L'ex difensore della nazionale racconta a Repubblica le sue regole in panchina

Sabine Bertagna

Non ci sta Fabio Cannavaro. La teoria che il Pallone d'Oro gli venne assegnato perché con lui veniva premiata la scuola difensiva italiana e la squadra di cui era capitano, non lo vede per nulla d'accordo: "Dissento: giocai alla grande con la Juve e da Pallone d’oro al Mondiale, vedi semifinale con la Germania. Altrimenti l’avrebbero dato a un altro. La statuetta è a casa mia". I pochi italiani in classifica sono stati quasi solo reduci di Berlino: «Pirlo e Buffon. Paghiamo i mancati investimenti: settori giovanili incompleti o che si allenano su campi non regolamentari». C'è una speranza di tornare ad essere competitivi a quei livelli? «L’Atalanta: tirare su un giovane comporta sacrifici, ma conviene. Servono regole e stadi nuovi, i nostri sono semivuoti e ne hanno di migliori Turchia e Polonia. In Germania è obbligatorio investire una percentuale del budget in centri sportivi, con norme vincolanti sui giovani».

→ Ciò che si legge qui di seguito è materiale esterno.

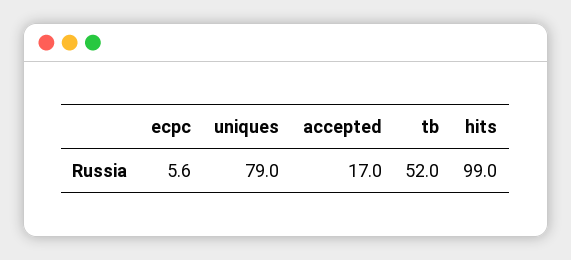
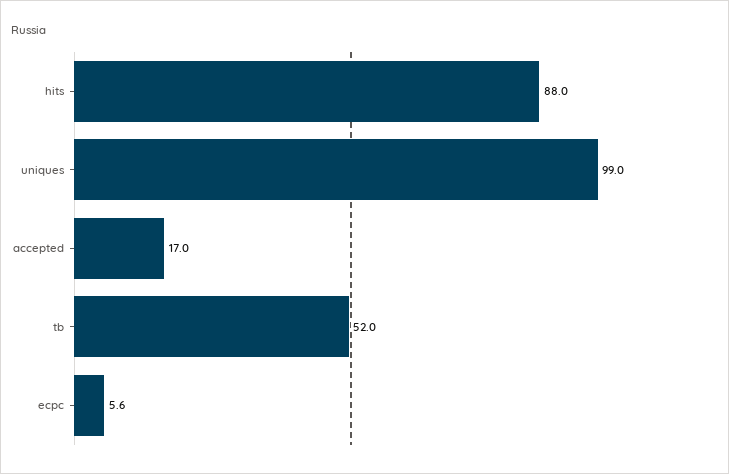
  {
    "ecpc": 5.6,
-   "uniques": 79,
+   "uniques": 99,
    "accepted": 17,
    "tb": 52,
-   "hits": 99
+   "hits": 88
  }

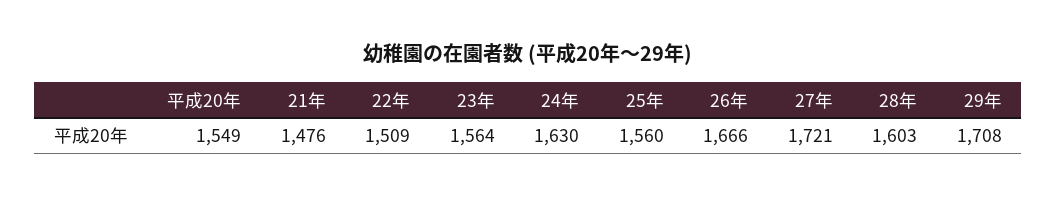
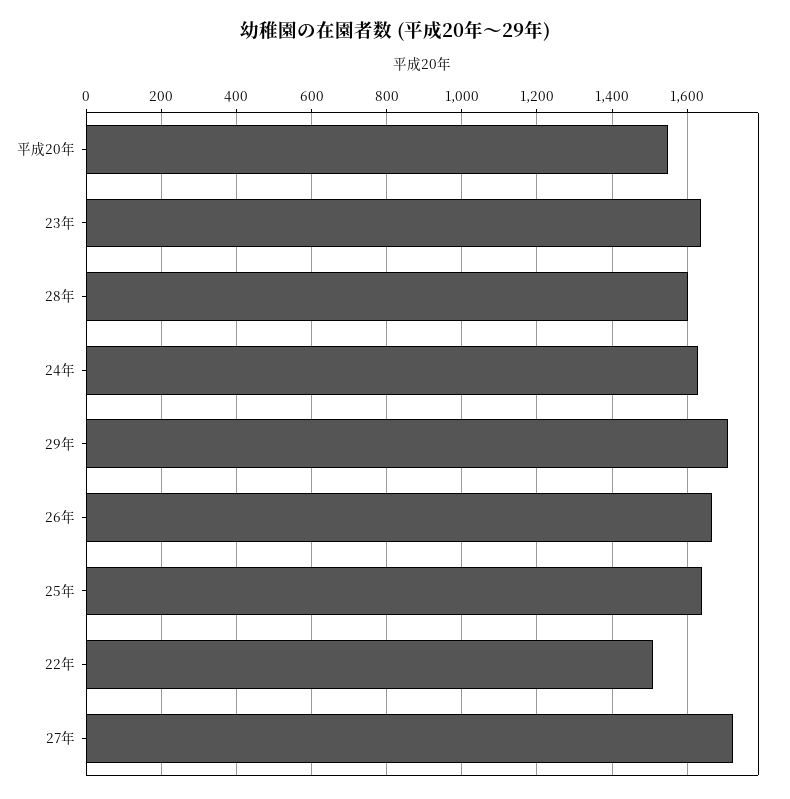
  {
    "平成20年": 1549,
-   "21年": 1476,
    "22年": 1509,
-   "23年": 1564,
+   "23年": 1640,
    "24年": 1630,
-   "25年": 1560,
+   "25年": 1640,
    "26年": 1666,
    "27年": 1721,
    "28年": 1603,
    "29年": 1708
  }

Fabio Cannavaro sta investendo molto sulla sua carriera di allenatore. Ecco le sue regole in panchina: «Se non segni, non vinci. Un allenatore gestisce gruppo e tattica. Ma a parte qualche miracolo, si vince coi calciatori forti». E i suoi appunti da calciatore? «Ho imparato tanto da Lippi, Capello e Malesani. Le mie regole: mai in conferenza con la cravatta storta e i capelli arruffati. E in panchina, anche quando perdi, mai stare seduto, per non dare il senso di resa. Il campo mi ha fatto crescere: sono più sicuro».